9
votes

I store different kinds of documents in a single index with strict predefined mapping. All of them have some field (say, "body"), but I'd want them to be analyzed slightly differently when indexed (for example, to use different token filters for specific documents) and treaten the same way while searched. As far as I know, analyzers can't be specified per document.

What I also considered to use:

  1. Object fields with differently analyzed subfields for document kinds, so each document has only one filled subfield (like, "body.mail", "body.html"). The problem is that I couldn't search on the whole "body" field which would look through all its subfields (to not break the existing application).
  2. New reincarnation of multi-fields (to have "body" field with a generic analyzer and custonly analyzed "mail", "html", etc. inside it). Hovewer, I'm not sure if it's possible to use them directly while indexing and indirectly while searching (e.g., to save object with {"mail":"smth"} to use a specific index analyzer, then search by "query":{"body":"smth"} to use generic search analyzer).
  3. To separate "body" into several fields with different mappings, remove them from _all, and set copy_to to a single body field. I'm not sure, but it will add a substantial index overhead due to copying.
2
Why not index different fields such as "mail", "html" etc, have a different analyzer for each, and use a multi match query to search on all these fields? elastic.co/guide/en/elasticsearch/reference/current/…Ita
In my opinion, these two requirements are not possible together: search on the whole "body" field which would look through all its subfields (**to not break the existing application**) and analyzed slightly differently when indexed and treaten the same way while searched. Something's got to give.Andrei Stefan
@Ita Legacy reasons. There's a lot of search queries on that field already, so it'd be hard and boilerplate-prone to replace each with multi match.Yuuri
"copy_to to a single body field" will use the analyzer of the body field so, even if you had different analyzers on the fields that have copy_to in the end inside body you will get text analyzed by the body field analyzer.Andrei Stefan

2 Answers

15
votes

As I mentioned in the comments, what you want is not possible. Your requirement, in one sentence, is: have the same data analyzed in multiple ways, but searched as a single field because this would break the existing application.

             -- body.html          
             -- body.email
body field ---- body.content     --- all searched as "body"
            ...
             -- body.destination
             -- body.whatever
  • Your first option is multi-fields which has this exact purpose in mind: have the same data analyzed multiple ways. The problem is that you cannot search for "body" and expect ES to search body.html, body.email... Even if this would be possible, you want to be searched with different analyzers. Again, not possible. This option requires you to change the application and search for each field in a multi_match or in a query_string.

  • Your second option - reincarnation of multi-fields - will again not work because you cannot refer to body and ES, in the background, to match mail, content etc.

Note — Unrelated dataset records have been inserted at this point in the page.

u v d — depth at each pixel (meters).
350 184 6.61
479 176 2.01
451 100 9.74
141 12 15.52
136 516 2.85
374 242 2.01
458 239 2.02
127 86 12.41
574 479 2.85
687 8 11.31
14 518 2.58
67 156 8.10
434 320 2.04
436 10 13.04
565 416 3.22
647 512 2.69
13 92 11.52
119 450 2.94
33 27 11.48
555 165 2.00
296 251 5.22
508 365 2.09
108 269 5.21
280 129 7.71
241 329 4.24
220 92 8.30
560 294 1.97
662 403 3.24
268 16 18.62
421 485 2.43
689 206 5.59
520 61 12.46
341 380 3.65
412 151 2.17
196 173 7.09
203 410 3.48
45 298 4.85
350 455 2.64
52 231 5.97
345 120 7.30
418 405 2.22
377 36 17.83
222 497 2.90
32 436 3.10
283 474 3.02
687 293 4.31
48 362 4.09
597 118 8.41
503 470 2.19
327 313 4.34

  • Third option - using copy_to - will not work because copying to another field "X" means indexing the data being copied will be analyzed with X's analyzer, and this breaks your requirement of having the same data analyzed differently.

  • There could be a fourth option - "path": "just_name" from multi_fields - which at a first look it should work. Meaning, you can have 3 multi-fields (email, content, html) which all three have a body sub-field. Having "path": "just_name" allows you to search just for body even if body is a sub-field of multiple other fields. But this is not possible because this type of multi-fields will not accept different analyzers for the same body.

Either way, you need to change something in your requirements, because they will not work they way you want it.


These being said, I'm curious to see what queries are you using in your application. It would be a simple change (yes, you will need to change your app) from querying body field to querying body.* in a multi_match.

And I have another solution for you: create multiple indices, one index for each analyzer of your body. For example, for mail, content and html you define three indices:

PUT /multi_fields1
{
  "mappings": {
    "test": {
      "properties": {
        "body": {
          "type": "string",
          "index_analyzer": "whitespace",
          "search_analyzer": "standard"
        }
      }
    }
  }
}
PUT /multi_fields2
{
  "mappings": {
    "test": {
      "properties": {
        "body": {
          "type": "string",
          "index_analyzer": "standard",
          "search_analyzer": "standard"
        }
      }
    }
  }
}
PUT /multi_fields3
{
  "mappings": {
    "test": {
      "properties": {
        "body": {
          "type": "string",
          "index_analyzer": "keyword",
          "search_analyzer": "standard"
        }
      }
    }
  }
}

You see that all of them have the same type and the same field name - body - but different index_analyzers. Then you define an alias:

POST _aliases
{
  "actions": [
    {"add": {
        "index": "multi_fields1",
        "alias": "multi"}},
    {"add": {
        "index": "multi_fields2",
        "alias": "multi"}},
    {"add": {
        "index": "multi_fields3",
        "alias": "multi"}}
  ]
}

Name your alias the same as your current index. The application doesn't need to change, it will use the same name for index search, but this name will not point to an index, but to an alias which in turn refers to your multiple indices. What needs to change is how you index the documents, because a html documents needs to go in multi_fields1 index for example, an email document needs to be index in multi_fields2 index etc.

Whatever solution you find/choose, your requirements need to change because the way you want it is not possible.

4
votes

I think you can use multi-field. With multi-field you can define analyzers (both indexing & searching) for each sub fields, and do the search on corresponding fields base on applications requirements. In general, index analyzer can be difference from field to field, the same for search analyzer.

{
  "your_type" : {   
    "properties":{
        "body" : {
            "type" : "string",
            "index" : "analyzed",
            "index_analyzer" : "index_body_analyzer",
            "search_analyzer" : "search_body_analyzer",
            "fields" : {
                "mail" : {
                    "type" : "string",
                    "index" : "analyzed",
                    "index_analyzer" : "index_bodymail_analyzer",
                    "search_analyzer" : "search_bodymail_analyzer"
                },
                "html": {
                    "type" : "string",              
                    "index" : "analyzed",
                    "index_analyzer" : "index_bodyhtml_analyzer",
                    "search_analyzer" : "search_bodyhtml_analyzer"
                }
            }
        }
    }
}